As Ms. Morris left, Chappell was waiting outside. She dropped off Ms. Hamilton at work and went home. Soon after, Mr. Swearengen said, Chappell returned to work and decided to leave, saying: “I can’t take this any more. I’ve got to go home.”

By that time, Ms. Morris’s two children, Ashley Morris, 10, and Adam Fonseca, 11, had arrived home from school at Meadowvale Elementary School. Shortly after 3:30 p.m., Ashley was inside their apartment, but Adam was outside, in the complex’s parking lot, playing with friends.

That’s when Chappell arrived. He followed Adam inside.

Adam, seeing his mother’s reaction, paged his father, Adam, Sr.

Adam and Ashley were planning to spend the night at their father’s house, while Ms. Morris and her live-in boyfriend, Mr. Yeaney, 22, would be going out.

Mr. Yeaney was in the apartment when Chappell entered and, seconds later, began brandishing a large knife. After pleas to put it away, Chappell did.

Mr. Yeaney ran out of the apartment for help, asking neighbors if they had a gun. He called 911, neighbors said.

The building echoed with screams. When Mr. Yeaney returned, he found Ms. Morris on the floor, bleeding.

The children, each stabbed repeatedly and covered with blood, ran to a nearby apartment for help, where neighbors pressed laundry against their wounds to stanch the bleeding. Life squads arrived and took the three victims in the direction of Toledo Hospital.

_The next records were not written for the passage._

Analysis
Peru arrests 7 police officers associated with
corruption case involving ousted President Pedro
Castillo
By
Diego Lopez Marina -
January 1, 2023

In one of the life squads, at 4:27 p.m., Ms. Morris bled to death, Dr. James Patrick, Lucas County coroner, said.

Adam Fonseca was in serious condition last night in Toledo Hospital, where Ashley Morris was in fair condition.

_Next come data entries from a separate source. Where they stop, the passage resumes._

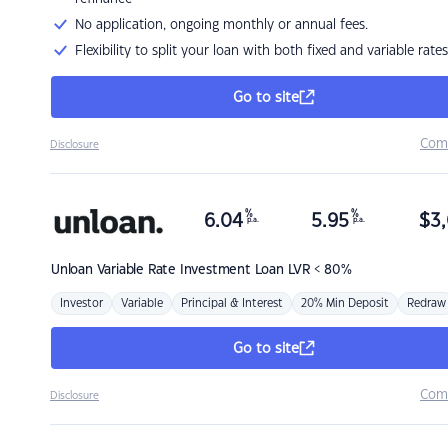
No application, ongoing monthly or annual fees.
Flexibility to split your loan with both fixed and variable rates
Go to site
Com
Disclosure
%
%
6.04
5.95
$
3,
p.a.
p.a.
Unloan
Variable Rate Investment Loan LVR < 80%
Investor
Variable
Principal & Interest
20% Min Deposit
Redraw
Go to site
Com
Disclosure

Having received his son’s page, Adam Fonseca, Sr., called the apartment several times, getting no answer. He drove there. By the time he arrived, Chappell’s first burst of violence was over.

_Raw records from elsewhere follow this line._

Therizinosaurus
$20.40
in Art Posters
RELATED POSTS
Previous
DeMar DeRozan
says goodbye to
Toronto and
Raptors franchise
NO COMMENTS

But Chappell was far from finished. A few minutes after the stabbing – after picking up a 12-gauge shotgun at his home – he stole a minivan from Suzanne Carter of Temperance in the parking lot of a North Toledo Kmart.

He tracked down the life squads carrying Ms. Morris and the children and fired on one of them, slightly injuring a firefighter. Another firefighter, Lt. Jeffrey Cook, 43, was shot in the abdomen and the arm while trying to assist his colleague. He was in serious condition last night in Toledo Hospital.

Chappell fled to Barrows Street, where he saw 21-year-old Brandy Williams in front of her home and demanded she turn over her Dodge truck. She refused and was shot in the back as she ran away. She was pronounced dead at St. Vincent Mercy Medical Center.

Still in the van, he drove to Toledo Hospital to finish off the Morris family. Sgt. Bob Case, on patrol, spotted him and began a chase that took them through rush-hour traffic on some of Toledo’s busiest streets.

Chappell began firing out of the van’s rear window at pursuing officers and fired at a passing car, police said.

On Monroe Street, just short of Secor, Sergeant Case rammed the van with his police car, putting the van into a spin and forcing it into the path of another car.

Sergeant Case, joined by two other officers, pulled their semiautomatic handguns. Chappell got out of the van and leveled his shotgun.

The officers fired 19 times. Seven slugs were recovered from Chappell’s body. An unknown number passed straight through him.

Blade staff writers Jennifer Day and Jane Schmucker contributed to this report.